**Quelle:**
━━━━━━━━━━━━━━━━
Es ist der Tag eines Neubeginns und eines Abschieds für Marshall Will Kane (Gary Cooper). Indem er Amy (Grace Kelly), eine Quäkerin, heiratet, sagt er auch seiner Tätigkeit als oberster Gesetzeshüter in Hadleyville Lebewohl und zieht sich, wie sein Vorgänger, in ein ruhiges Leben zurück. Jedoch hängt schon bald ein tiefer Schatten über dem Glück der beiden, denn Frank Miller (Ian MacDonald), den Kane einst verhaftete und für dessen Todesstrafe er sich stark machte, ist auf dem Weg nach Hadleyville. Um zwölf Uhr soll sein Zug am Bahnhof eintreffen, und die Mitglieder seiner Gang warten schon begierig auf die Rückkehr ihres Anführers. Gegen den Willen Amys beschließt Kane in der Stadt zu bleiben, da er eine Eskalation der Gewalt fürchtet. In weniger als einer Stunde sucht Kane nun unter den Bürgern der Stadt Mitstreiter für das unvermeidliche Feuergefecht, doch stößt er hierbei auf Ablehnung, Feigheit und Heuchelei. Immer verzweifelter wird die Suche des Marshals und die Zeit arbeitet gegen ihn.
Stadt der Angst
An einem Werk wie Zwölf Uhr mittags kommt man als Filmfan kaum vorbei, gerade wenn man sich für das Genre des Westerns begeistert. Ursprünglich gedacht von Produzent Stanley Kramer als einer Art Metapher für die Werte der UN, hatte Drehbuchautor Carl Foreman ganz andere Themen im Sinn, die ihn vor allem persönlich betrafen. Als ehemaliges Mitglied der kommunistischen Partei sah er sich in naher Zukunft selbst vor dem berüchtigten Komitee für amerikanischen Untriebe aussagen, vor die Wahl gestellt arbeitslos zu sein oder seine Kollegen in der Filmbranche zu verraten. Der aus Österreich stammende Jude Fred Zinnemann sah im Skript Foremans eine bittere Parabel darauf, was passieren kann, wenn man Angst und Unterdrückung gestattet, die Welt zu regieren. Zwar konnte Zinnemann vor den Nazis fliehen, doch viele seiner Freunde und Verwandte kamen in den Todeslagern des Dritten Reiches ums Leben.
━━━━━━━━━━━━━━━━
**Aufgabenstellung:**
Wann soll Frank Millers Zug laut dem Text über den Film „Zwölf Uhr mittags“ am Bahnhof eintreffen?

Ausschnitt aus einer Datendatei:
━━━━━━━━━━━━━━━━
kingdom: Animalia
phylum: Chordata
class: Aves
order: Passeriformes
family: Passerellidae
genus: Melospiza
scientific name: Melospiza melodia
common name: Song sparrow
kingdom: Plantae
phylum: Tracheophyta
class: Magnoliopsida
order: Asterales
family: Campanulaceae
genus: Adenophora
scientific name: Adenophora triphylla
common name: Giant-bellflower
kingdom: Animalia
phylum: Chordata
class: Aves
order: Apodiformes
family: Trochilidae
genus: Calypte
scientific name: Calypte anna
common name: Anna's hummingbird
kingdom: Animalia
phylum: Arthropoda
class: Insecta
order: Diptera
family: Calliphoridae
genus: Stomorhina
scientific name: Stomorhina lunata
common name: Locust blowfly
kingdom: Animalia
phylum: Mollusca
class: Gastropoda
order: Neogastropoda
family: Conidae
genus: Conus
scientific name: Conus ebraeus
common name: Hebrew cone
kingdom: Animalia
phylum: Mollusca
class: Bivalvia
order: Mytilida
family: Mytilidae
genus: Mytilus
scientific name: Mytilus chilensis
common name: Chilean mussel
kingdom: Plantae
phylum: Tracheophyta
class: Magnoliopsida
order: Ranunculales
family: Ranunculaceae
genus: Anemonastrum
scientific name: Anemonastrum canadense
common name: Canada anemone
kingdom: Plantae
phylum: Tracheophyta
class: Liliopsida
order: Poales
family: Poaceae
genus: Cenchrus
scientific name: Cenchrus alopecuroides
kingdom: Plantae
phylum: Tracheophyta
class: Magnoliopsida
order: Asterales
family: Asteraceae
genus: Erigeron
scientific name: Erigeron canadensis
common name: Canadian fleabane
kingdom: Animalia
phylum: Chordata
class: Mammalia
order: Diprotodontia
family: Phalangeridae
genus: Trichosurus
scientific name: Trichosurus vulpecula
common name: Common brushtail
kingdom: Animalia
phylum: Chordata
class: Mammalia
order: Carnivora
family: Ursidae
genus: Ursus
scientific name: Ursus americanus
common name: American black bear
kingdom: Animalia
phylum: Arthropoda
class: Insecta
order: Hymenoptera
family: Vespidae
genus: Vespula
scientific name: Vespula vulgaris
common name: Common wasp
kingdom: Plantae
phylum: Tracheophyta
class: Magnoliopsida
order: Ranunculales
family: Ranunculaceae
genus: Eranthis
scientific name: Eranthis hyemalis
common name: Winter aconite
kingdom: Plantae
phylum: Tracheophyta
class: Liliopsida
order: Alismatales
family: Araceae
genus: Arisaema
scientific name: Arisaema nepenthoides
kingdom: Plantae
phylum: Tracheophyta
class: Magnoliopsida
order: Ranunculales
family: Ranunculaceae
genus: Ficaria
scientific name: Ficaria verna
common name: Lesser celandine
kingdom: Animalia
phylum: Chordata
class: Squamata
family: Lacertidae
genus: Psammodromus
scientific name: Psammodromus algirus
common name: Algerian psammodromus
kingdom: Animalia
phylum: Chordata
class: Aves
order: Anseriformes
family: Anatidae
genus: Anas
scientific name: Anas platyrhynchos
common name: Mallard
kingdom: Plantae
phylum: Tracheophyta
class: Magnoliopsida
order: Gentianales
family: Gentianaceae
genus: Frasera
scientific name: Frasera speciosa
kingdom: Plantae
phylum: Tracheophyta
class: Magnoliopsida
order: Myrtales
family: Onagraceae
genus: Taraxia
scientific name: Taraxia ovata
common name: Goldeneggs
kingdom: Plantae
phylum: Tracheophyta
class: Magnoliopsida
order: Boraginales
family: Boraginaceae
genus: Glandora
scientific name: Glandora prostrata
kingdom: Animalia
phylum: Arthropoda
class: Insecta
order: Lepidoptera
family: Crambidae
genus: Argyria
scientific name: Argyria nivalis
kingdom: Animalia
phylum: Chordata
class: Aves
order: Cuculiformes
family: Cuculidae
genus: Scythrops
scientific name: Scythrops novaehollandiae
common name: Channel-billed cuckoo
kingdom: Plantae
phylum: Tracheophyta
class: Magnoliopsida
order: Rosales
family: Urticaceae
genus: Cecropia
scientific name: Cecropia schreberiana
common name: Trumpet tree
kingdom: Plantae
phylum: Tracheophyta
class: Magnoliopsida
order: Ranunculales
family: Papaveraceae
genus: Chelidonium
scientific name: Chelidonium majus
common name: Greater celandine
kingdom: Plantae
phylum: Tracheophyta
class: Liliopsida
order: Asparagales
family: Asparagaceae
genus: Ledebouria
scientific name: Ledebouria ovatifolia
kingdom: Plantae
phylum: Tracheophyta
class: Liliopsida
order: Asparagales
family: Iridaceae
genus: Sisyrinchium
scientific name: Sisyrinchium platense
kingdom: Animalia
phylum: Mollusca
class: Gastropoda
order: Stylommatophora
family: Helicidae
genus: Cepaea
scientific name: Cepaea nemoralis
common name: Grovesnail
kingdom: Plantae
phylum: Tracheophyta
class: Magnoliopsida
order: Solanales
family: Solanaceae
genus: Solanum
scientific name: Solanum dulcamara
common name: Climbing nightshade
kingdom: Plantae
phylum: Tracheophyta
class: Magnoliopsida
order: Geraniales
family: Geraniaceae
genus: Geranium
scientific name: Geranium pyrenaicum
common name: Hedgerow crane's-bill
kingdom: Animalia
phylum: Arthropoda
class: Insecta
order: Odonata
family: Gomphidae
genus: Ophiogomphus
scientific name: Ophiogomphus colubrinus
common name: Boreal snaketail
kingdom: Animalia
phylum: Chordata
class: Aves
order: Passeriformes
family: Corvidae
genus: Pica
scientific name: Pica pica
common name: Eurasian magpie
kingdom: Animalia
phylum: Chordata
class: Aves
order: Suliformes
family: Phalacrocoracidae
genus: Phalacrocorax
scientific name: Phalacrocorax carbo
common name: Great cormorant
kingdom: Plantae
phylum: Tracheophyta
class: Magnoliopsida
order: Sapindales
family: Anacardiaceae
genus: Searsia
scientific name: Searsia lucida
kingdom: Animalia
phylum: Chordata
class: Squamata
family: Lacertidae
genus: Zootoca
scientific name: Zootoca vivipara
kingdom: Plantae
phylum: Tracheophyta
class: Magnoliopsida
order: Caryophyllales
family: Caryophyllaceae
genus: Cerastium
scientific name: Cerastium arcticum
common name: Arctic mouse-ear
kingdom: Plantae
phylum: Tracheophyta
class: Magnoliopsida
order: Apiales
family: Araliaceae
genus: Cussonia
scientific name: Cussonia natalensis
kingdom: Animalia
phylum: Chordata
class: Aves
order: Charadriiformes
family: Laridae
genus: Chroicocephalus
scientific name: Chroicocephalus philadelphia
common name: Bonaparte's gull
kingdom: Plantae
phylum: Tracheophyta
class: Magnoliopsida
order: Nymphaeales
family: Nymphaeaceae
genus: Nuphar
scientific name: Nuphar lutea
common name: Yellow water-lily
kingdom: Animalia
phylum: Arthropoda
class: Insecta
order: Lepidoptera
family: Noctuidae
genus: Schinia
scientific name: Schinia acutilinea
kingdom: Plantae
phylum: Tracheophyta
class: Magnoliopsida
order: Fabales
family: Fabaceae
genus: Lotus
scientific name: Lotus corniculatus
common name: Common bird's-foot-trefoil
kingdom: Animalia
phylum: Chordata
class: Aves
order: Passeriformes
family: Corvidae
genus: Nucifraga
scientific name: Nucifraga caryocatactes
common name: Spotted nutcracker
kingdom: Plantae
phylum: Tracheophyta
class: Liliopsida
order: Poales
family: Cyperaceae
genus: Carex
━━━━━━━━━━━━━━━━
**Lösung:**
Um zwölf Uhr.